Als Rio Reiser 1969 "Macht kaputt, was euch kaputt macht" ins Mikrofon schreit, liefert R.P.S. Lanrue das Gitarrenriff dazu. Wenig später sind Ton Steine Scherben geboren, die Band, die den Sound von West Berlin wie keine Zweite prägte. Jetzt ist Lanrue seinem Krebsleiden erlegen.
Der als R.P.S. Lanrue bekannte Musiker Ralph Peter Steitz ist tot. Der Mitbegründer der Politrockband Ton Steine Scherben starb am Sonntag im Kreis der Familie in Berlin, wie seine Frau bestätigte. Zuvor hatte "Die Tageszeitung" berichtet. Lanrue hatte demnach lange an Krebs gelitten. Er wurde 74 Jahre alt.

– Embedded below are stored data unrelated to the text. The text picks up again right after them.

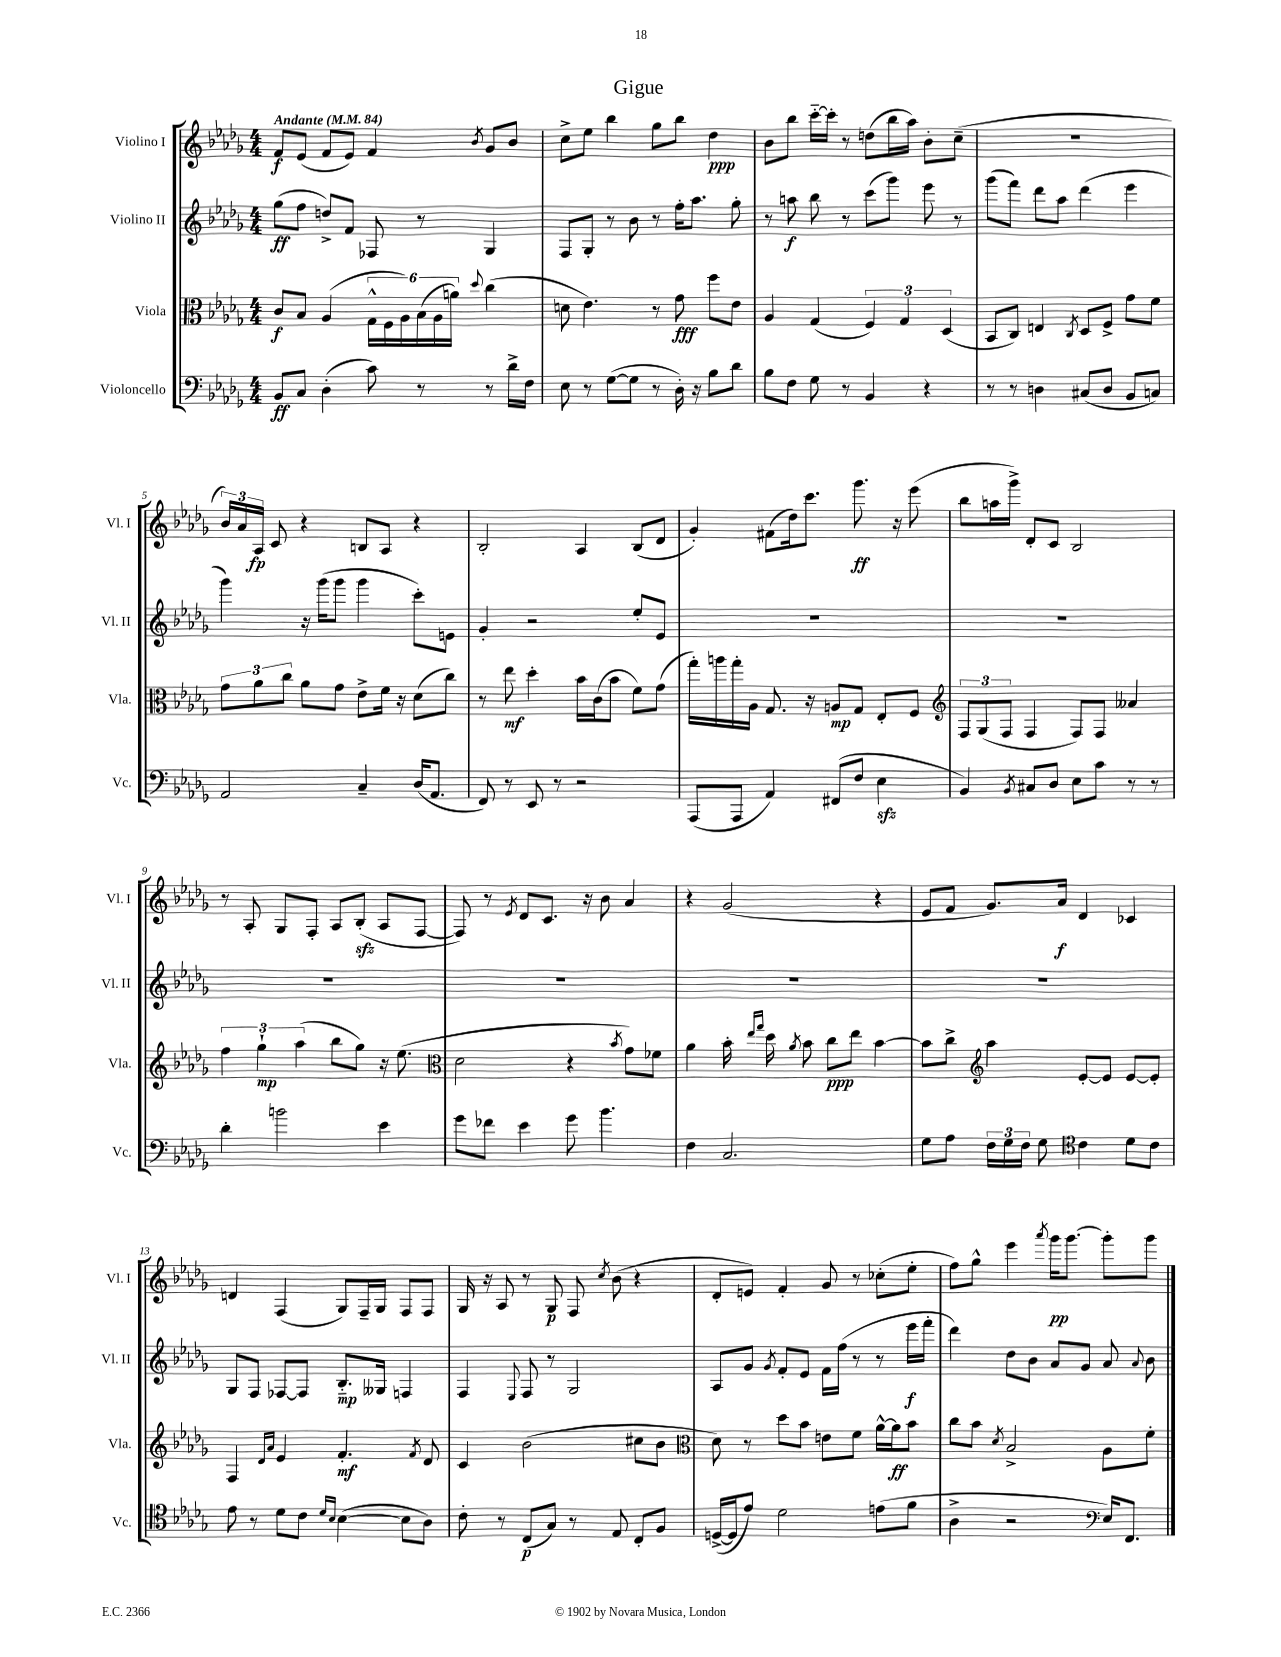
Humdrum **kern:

**kern	**kern	**kern	**kern
*staff4	*staff3	*staff2	*staff1
*clefF4	*clefC3	*clefG2	*clefG2
*k[b-e-a-d-g-]	*k[b-e-a-d-g-]	*k[b-e-a-d-g-]	*k[b-e-a-d-g-]
*M4/4	*M4/4	*M4/4	*M4/4
*MM84	*MM84	*MM84	*MM84
8BB-	8c	(8gg-	8f
8C	8B-	8ff	(8e-
(4D-'	(4A-	8dd^)	8f
.	.	8f	8e-)
8c)	24G-^^	8F-	4f
.	24F	.	.
.	24A-)	.	.
8r	(24B-	8r	.
.	24A-	.	.
.	24a)	.	.
.	8qqdd-	.	8qb-
8r	(4cc	4G-	8g-
16d-^	.	.	8b-
16F	.	.	.
=	=	=	=
8E-	8d	8F	8cc^
8r	4.e-)	8G-'	8ee-
([8G-	.	8r	4bb-
8G-]	.	8b-	.
8r	8r	8r	8gg-
16D-')	8g-	16ff'	8bb-
16r	.	8.aa-	.
8B-	8ff	.	4dd-
8d-	8e-	8gg-'	.
=	=	=	=
8B-	4A-	8r	8b-
8F	.	8aa	8bb-
8G-	(4G-	8bb-	[16ccc'~
.	.	.	16ccc']
8r	.	8r	8r
4BB-	6F)	(8ccc	(8dd
.	.	8ggg-)	16bb-
.	6G-	.	.
.	.	.	16aa-)
4r	.	8eee-	8b-'
.	(6D-	.	.
.	.	8r	(8cc~
=	=	=	=
8r	8BB-	(8ggg-	1r
8r	8C)	8fff)	.
4D	4E	8ddd-	.
.	.	8aa-	.
.	8qC	.	.
(8C#	8D-	(4ddd-	.
8D	8F^	.	.
8BB-	8g-	4eee-	.
8C)	8f	.	.
=	=	=	=
2AA-	12g-	4ggg-)	24b-)
.	.	.	24a-
.	12a-	.	24A-
.	.	.	8c
.	12cc	.	.
.	8a-	16r	4r
.	.	(16ggg-	.
.	8g-	8ggg-	.
4C~	8e-^	4ggg-	8B
.	16f	.	8A-
.	16r	.	.
(16D-	(8d-	8ccc')	4r
8.AA-	.	.	.
.	8cc)	8e	.
=	=	=	=
8FF)	8r	4g-'	2B-'
8r	8ee-	.	.
8EE-	4dd-'	2r	.
8r	.	.	.
2r	16b-	.	4A-
.	(16c	.	.
.	8b-	.	.
.	8f)	8ee-'	(8B-
.	(8g-	8e-	8d-
=	=	=	=
(8AAA-	16gg-')	1r	4g-')
.	16aa	.	.
8AAA-	16gg-'	.	.
.	16A-	.	.
4AA-)	8.G-	.	(8f#
.	.	.	16dd-)
.	16r	.	8.ccc
(8FF#	8A	.	.
8F	8G-	.	8.ggg-
4E-	8E-'	.	.
.	.	.	16r
.	8F	.	(8eee-
=	=	=	=
*	*clefG2	*	*
4BB-)	12F	1r	8bb-
.	(12G-	.	.
.	.	.	16aa
.	12F	.	.
.	.	.	16ggg-^)
8qBB-	.	.	.
8C#	4F	.	8d-'
8D-	.	.	8c
8E-	8F)	.	2B-
8c	8F	.	.
8r	4a--	.	.
8r	.	.	.
=	=	=	=
4d-'	6ff	1r	8r
.	.	.	8A-'
.	6gg-`	.	.
2b	.	.	8G-
.	(6aa-	.	.
.	.	.	8F'
.	8bb-	.	8A-
.	8gg-)	.	(8B-'
4e-	16r	.	8A-
.	(8.ee-	.	.
.	.	.	[8F
=	=	=	=
*	*clefC3	*	*
8g-	2d-	1r	8F])
8f-	.	.	8r
.	.	.	8qe-
4e-	.	.	8d-
.	.	.	8.c
8g-	4r	.	.
.	.	.	16r
4.b-	.	.	8b-
.	8qb-	.	.
.	8g-)	.	4a-
.	8f-	.	.
=	=	=	=
4F	4a-	1r	4r
2.C	16b-'	.	(2g-
.	16qqee-	.	.
.	16qqgg-	.	.
.	16dd-	.	.
.	8qa-	.	.
.	8b-	.	.
.	8cc	.	.
.	8ee-	.	.
.	[4b-	.	4r
=	=	=	=
8G-	8b-]	1r	8e-
8A-	8cc^	.	8f
*	*clefG2	*	*
24F	4aa-	.	8.g-)
24G-	.	.	.
24F	.	.	.
8G-	.	.	.
.	.	.	16a-
*clefC4	*	*	*
4c	[8e-'	.	4d-
.	8e-]	.	.
8d-	[8e-	.	4c-
8c	8e-']	.	.
=	=	=	=
8e-	4F	8G-	4d
8r	.	8F	.
.	16qqd-	.	.
.	16qqa-	.	.
8d-	4e-	[8F-	(4F
8c	.	8F-]	.
16qqd-	.	.	.
16qqB-	.	.	.
([4B-	4.f'	8.B-'~	8G-)
.	.	.	16F~
.	.	16G--	16G-
8B-]	.	4F	8F
.	8qf	.	.
8A-)	8d-	.	8F
=	=	=	=
8c'	4c	4F	16G-
.	.	.	16r
8r	.	.	8A-
.	.	8qqE-	.
(8C	(2b-	8F	8r
8G-)	.	8r	8G-
8r	.	2G-	8F
.	.	.	8qcc
8E-	.	.	(8b-
8C'	8cc#	.	4r
8F	8b-	.	.
=	=	=	=
*	*clefC3	*	*
([16D^	8d-)	8A-	8d-'
16D]	.	.	.
8e-)	8r	8g-	8e)
.	.	8qg-	.
2d-	8dd-	8f'	4f'
.	8b-	8e-	.
.	8e	16f	8g-
.	.	(16ff	.
.	8f	8r	8r
(8e	[16a-^^	8r	(8cc-'
.	16a-]	.	.
8f	8b-	16eee-	8ee-'
.	.	16fff'	.
=	=	=	=
4A-^	8cc	4ddd-)	8ff)
.	8b-	.	8gg-^^
.	8qd-	.	.
2r	2B-^	8dd-	4eee-
.	.	8b-	.
.	.	.	8qaaa-
.	.	8a-	16ggg-
.	.	.	[8.ggg-
.	.	8g-	.
*clefF4	*	*	*
16E-)	8A-	8a-	8ggg-']
8.FF	.	.	.
.	.	8qqa-	.
.	8f'	8b-	8ggg-
==	==	==	==
*-	*-	*-	*-
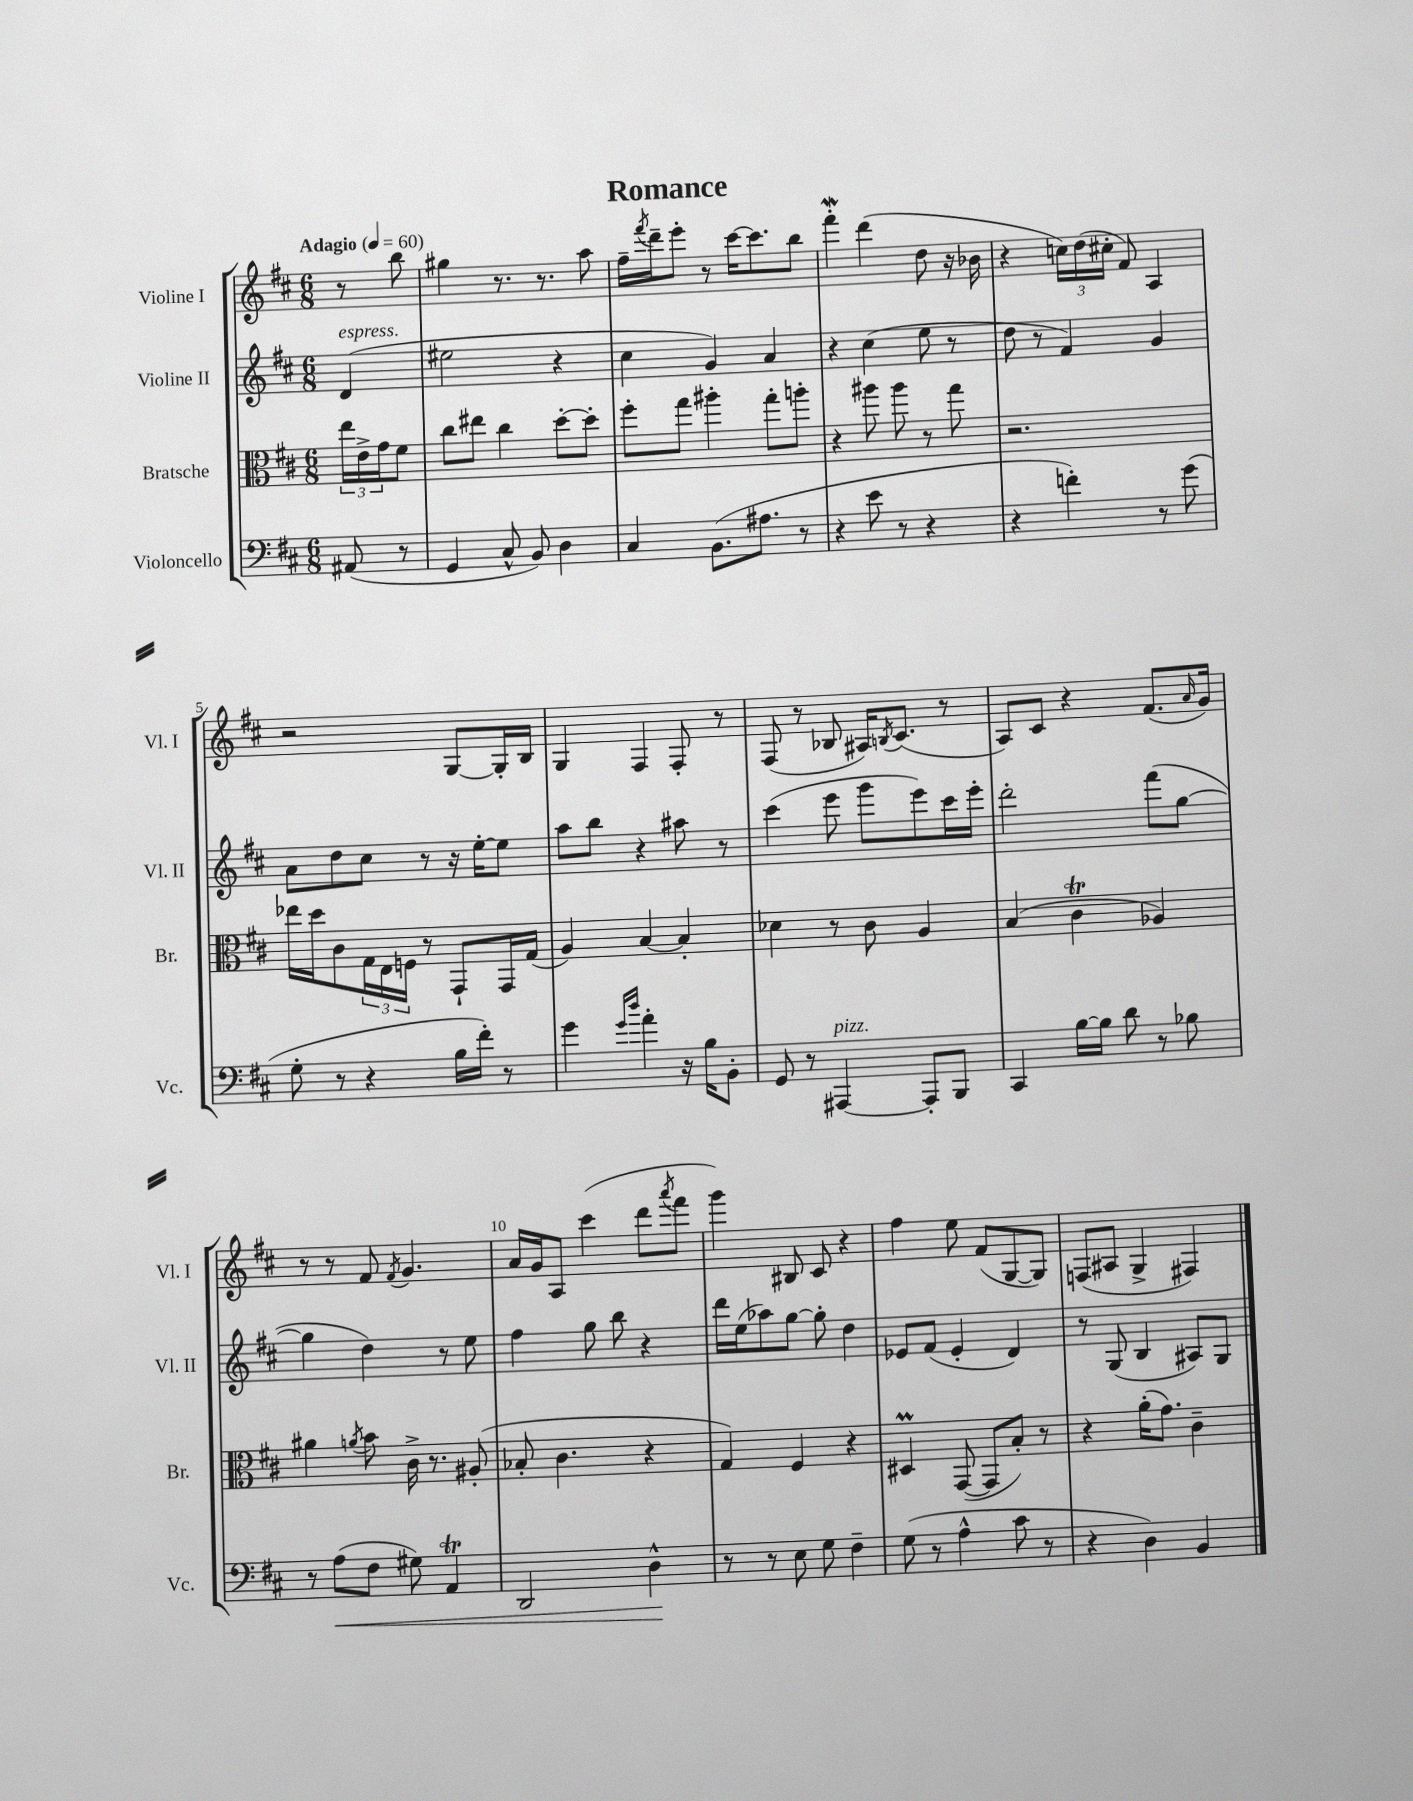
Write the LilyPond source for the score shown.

\header { title = "Romance" }
<<
\new StaffGroup <<
\new Staff = "s0" \with { instrumentName = "Violine I" shortInstrumentName = "Vl. I" } {
    \clef treble \key d \major \numericTimeSignature \time 6/8 \partial 4 \tempo "Adagio" 4 = 60
    r8 b''8 |
    gis''4 r8. r8. a''8 |
    fis''16-- \acciaccatura { fis'''8 } d'''16-- e'''8-. r8 cis'''16~ cis'''8. b''8 |
    fis'''4-.\mordent d'''4( d''8 r16 bes'16 |
    r4 \tuplet 3/2 { c''16) d''16( cis''16-. } fis'8) a4 |
    r2 g8~ g16-. b16 |
    g4 fis4 fis8-. r8 |
    fis8( r8 bes8 ais16) \acciaccatura { b8 } cis'8.( r8 |
    a8) cis'8 r4 fis'8.( \grace { a'16 } g'16) |
    r8 r8 fis'8 \acciaccatura { fis'8 } g'4. |
    a'16 g'16 a8 cis'''4( d'''8 \acciaccatura { a'''8 } fis'''8 |
    g'''4) bis8 cis'8 r4 |
    fis''4 e''8 fis'8( g8~ g8) |
    f8( ais8 g4-> fis4) \bar "|." |
}
\new Staff = "s1" \with { instrumentName = "Violine II" shortInstrumentName = "Vl. II" } {
    \clef treble \key d \major \numericTimeSignature \time 6/8 \partial 4
    d'4^\markup { \italic "espress." }( |
    eis''2 r4 |
    cis''4 g'4) a'4 |
    r4 cis''4( e''8 r8 |
    d''8 r8 fis'4) g'4 |
    a'8 d''8 cis''8 r8 r16 e''16~-. e''8 |
    a''8 b''8 r4 ais''8 r8 |
    cis'''4( e'''8 g'''8 e'''8) cis'''16 e'''16-. |
    d'''2-. fis'''8( g''8~ |
    g''4 d''4) r8 e''8 |
    fis''4 g''8 b''8 r4 |
    d'''16 e''16( aes''8) g''8~ g''8-. d''4 |
    ees'8 fis'8( ees'4-. d'4) |
    r8 g8( b4 ais8) g8 \bar "|." |
}
\new Staff = "s2" \with { instrumentName = "Bratsche" shortInstrumentName = "Br." } {
    \clef alto \key d \major \numericTimeSignature \time 6/8 \partial 4
    \tuplet 3/2 { e''16 e'16-> g'16 } fis'8 |
    cis''8 eis''8 cis''4 d''8~-. d''8-. |
    fis''8-. g''8 ais''4-. g''8-. a''8-. |
    r4 ais''8 ais''8 r8 g''8 |
    r2. |
    ees''16 d''16 cis'8 \tuplet 3/2 { g16 e16 f16 } r8 g,8-! g,16 g16( |
    a4) b4~ b4-. |
    des'4 r8 cis'8 a4 |
    b4( cis'4\trill aes4) |
    ais'4 \acciaccatura { a'8 } b'8 cis'16-> r8. ais8-.( |
    bes8-. cis'4. r4 |
    g4) fis4 r4 |
    dis4\prall g,8~( g,8 b8-.) r8 |
    r4 a'16-.( g'8.) cis'4-- \bar "|." |
}
\new Staff = "s3" \with { instrumentName = "Violoncello" shortInstrumentName = "Vc." } {
    \clef bass \key d \major \numericTimeSignature \time 6/8 \partial 4
    ais,8( r8 |
    g,4 cis8-^ b,8) d4 |
    cis4 b,8.( ais8. r8 |
    r4 e'8 r8 r4 |
    r4 f'4-.) r8 g'8( |
    g8-. r8 r4 b16 fis'16-.) r8 |
    g'4 \grace { g'16 d''16 } a'4-. r16 b16 b,8-. |
    g,8 r8 ais,,4~^\markup { \italic "pizz." } ais,,8-. b,,8 |
    cis,4 b16~ b16 d'8 r8 bes8 |
    r8 a8\<( fis8 gis8) a,4\trill |
    d,2 d4-^\! |
    r8 r8 e8 g8 fis4-- |
    g8( r8 a4-^ cis'8 r8 |
    r4 d4) b,4 \bar "|." |
}
>>
>>
\layout { \context { \Score \override BarNumber.break-visibility = ##(#f #t #t) barNumberVisibility = #(every-nth-bar-number-visible 5) } }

Lanrue hatte die Band 1970 mit Rio Reiser gegründet. Ralph Peter Steitz (Lanrue) und Ralph Christian Möbius (Reiser) verband eine Menge. Im hessischen Nieder-Roden liefen sie sich 1966 über den Weg. Lanrue brauchte einen Gitarristen und ließ Reiser einen Stones-Song vorspielen. Als Beat Kings und De Galaxis spielten sie Covers und erste eigene Songs.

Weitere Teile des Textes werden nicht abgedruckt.